Extracted page text data:

"""

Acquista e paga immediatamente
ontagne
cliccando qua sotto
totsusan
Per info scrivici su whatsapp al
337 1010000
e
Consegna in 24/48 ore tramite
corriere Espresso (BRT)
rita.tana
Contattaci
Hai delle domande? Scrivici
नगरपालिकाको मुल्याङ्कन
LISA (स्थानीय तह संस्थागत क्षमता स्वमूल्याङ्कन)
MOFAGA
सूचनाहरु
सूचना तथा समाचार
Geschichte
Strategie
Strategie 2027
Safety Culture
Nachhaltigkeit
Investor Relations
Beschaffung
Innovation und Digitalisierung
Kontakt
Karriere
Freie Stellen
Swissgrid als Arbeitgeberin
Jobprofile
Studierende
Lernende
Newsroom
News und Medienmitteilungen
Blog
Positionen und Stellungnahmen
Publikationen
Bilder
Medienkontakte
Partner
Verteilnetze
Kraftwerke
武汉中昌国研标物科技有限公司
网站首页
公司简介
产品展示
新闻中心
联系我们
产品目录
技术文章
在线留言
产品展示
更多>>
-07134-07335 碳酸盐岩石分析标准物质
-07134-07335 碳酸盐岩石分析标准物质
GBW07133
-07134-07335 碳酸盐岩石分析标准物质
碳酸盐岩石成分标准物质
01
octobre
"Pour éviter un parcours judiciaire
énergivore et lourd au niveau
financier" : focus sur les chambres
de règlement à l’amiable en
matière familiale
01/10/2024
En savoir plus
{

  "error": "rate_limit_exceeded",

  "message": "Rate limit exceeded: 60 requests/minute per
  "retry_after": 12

"""

§ **Task goal**
Every record above is to be written out exactly.

§ **Result of the exercise**
Acquista e paga immediatamente
ontagne
cliccando qua sotto
totsusan
Per info scrivici su whatsapp al
337 1010000
e
Consegna in 24/48 ore tramite
corriere Espresso (BRT)
rita.tana
Contattaci
Hai delle domande? Scrivici
नगरपालिकाको मुल्याङ्कन
LISA (स्थानीय तह संस्थागत क्षमता स्वमूल्याङ्कन)
MOFAGA
सूचनाहरु
सूचना तथा समाचार
Geschichte
Strategie
Strategie 2027
Safety Culture
Nachhaltigkeit
Investor Relations
Beschaffung
Innovation und Digitalisierung
Kontakt
Karriere
Freie Stellen
Swissgrid als Arbeitgeberin
Jobprofile
Studierende
Lernende
Newsroom
News und Medienmitteilungen
Blog
Positionen und Stellungnahmen
Publikationen
Bilder
Medienkontakte
Partner
Verteilnetze
Kraftwerke
武汉中昌国研标物科技有限公司
网站首页
公司简介
产品展示
新闻中心
联系我们
产品目录
技术文章
在线留言
产品展示
更多>>
-07134-07335 碳酸盐岩石分析标准物质
-07134-07335 碳酸盐岩石分析标准物质
GBW07133
-07134-07335 碳酸盐岩石分析标准物质
碳酸盐岩石成分标准物质
01
octobre
"Pour éviter un parcours judiciaire
énergivore et lourd au niveau
financier" : focus sur les chambres
de règlement à l’amiable en
matière familiale
01/10/2024
En savoir plus
{

  "error": "rate_limit_exceeded",

  "message": "Rate limit exceeded: 60 requests/minute per
  "retry_after": 12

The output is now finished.